--- Material supplied ---
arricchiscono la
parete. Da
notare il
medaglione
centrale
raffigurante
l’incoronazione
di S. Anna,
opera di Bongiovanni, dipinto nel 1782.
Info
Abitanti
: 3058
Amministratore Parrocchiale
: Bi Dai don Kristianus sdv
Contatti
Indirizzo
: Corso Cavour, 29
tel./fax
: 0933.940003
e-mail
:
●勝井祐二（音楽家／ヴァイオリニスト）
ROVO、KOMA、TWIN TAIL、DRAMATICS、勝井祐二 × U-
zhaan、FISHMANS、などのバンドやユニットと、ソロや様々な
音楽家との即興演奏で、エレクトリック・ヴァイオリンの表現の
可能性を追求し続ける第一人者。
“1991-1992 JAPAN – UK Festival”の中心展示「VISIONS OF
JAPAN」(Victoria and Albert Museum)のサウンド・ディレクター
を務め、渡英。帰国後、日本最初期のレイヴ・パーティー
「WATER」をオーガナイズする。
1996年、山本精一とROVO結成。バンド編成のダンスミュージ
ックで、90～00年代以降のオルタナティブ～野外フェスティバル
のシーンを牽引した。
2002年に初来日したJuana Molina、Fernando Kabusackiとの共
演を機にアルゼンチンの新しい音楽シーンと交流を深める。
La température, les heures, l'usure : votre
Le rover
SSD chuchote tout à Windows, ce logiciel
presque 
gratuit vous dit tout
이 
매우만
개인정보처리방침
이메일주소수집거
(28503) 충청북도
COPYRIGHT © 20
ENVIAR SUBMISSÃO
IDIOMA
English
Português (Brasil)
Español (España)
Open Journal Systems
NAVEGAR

--- Your assignment ---
The response should repeat the whole listing exactly.

--- Written answer ---
arricchiscono la
parete. Da
notare il
medaglione
centrale
raffigurante
l’incoronazione
di S. Anna,
opera di Bongiovanni, dipinto nel 1782.
Info
Abitanti
: 3058
Amministratore Parrocchiale
: Bi Dai don Kristianus sdv
Contatti
Indirizzo
: Corso Cavour, 29
tel./fax
: 0933.940003
e-mail
:
●勝井祐二（音楽家／ヴァイオリニスト）
ROVO、KOMA、TWIN TAIL、DRAMATICS、勝井祐二 × U-
zhaan、FISHMANS、などのバンドやユニットと、ソロや様々な
音楽家との即興演奏で、エレクトリック・ヴァイオリンの表現の
可能性を追求し続ける第一人者。
“1991-1992 JAPAN – UK Festival”の中心展示「VISIONS OF
JAPAN」(Victoria and Albert Museum)のサウンド・ディレクター
を務め、渡英。帰国後、日本最初期のレイヴ・パーティー
「WATER」をオーガナイズする。
1996年、山本精一とROVO結成。バンド編成のダンスミュージ
ックで、90～00年代以降のオルタナティブ～野外フェスティバル
のシーンを牽引した。
2002年に初来日したJuana Molina、Fernando Kabusackiとの共
演を機にアルゼンチンの新しい音楽シーンと交流を深める。
La température, les heures, l'usure : votre
Le rover
SSD chuchote tout à Windows, ce logiciel
presque 
gratuit vous dit tout
이 
매우만
개인정보처리방침
이메일주소수집거
(28503) 충청북도
COPYRIGHT © 20
ENVIAR SUBMISSÃO
IDIOMA
English
Português (Brasil)
Español (España)
Open Journal Systems
NAVEGAR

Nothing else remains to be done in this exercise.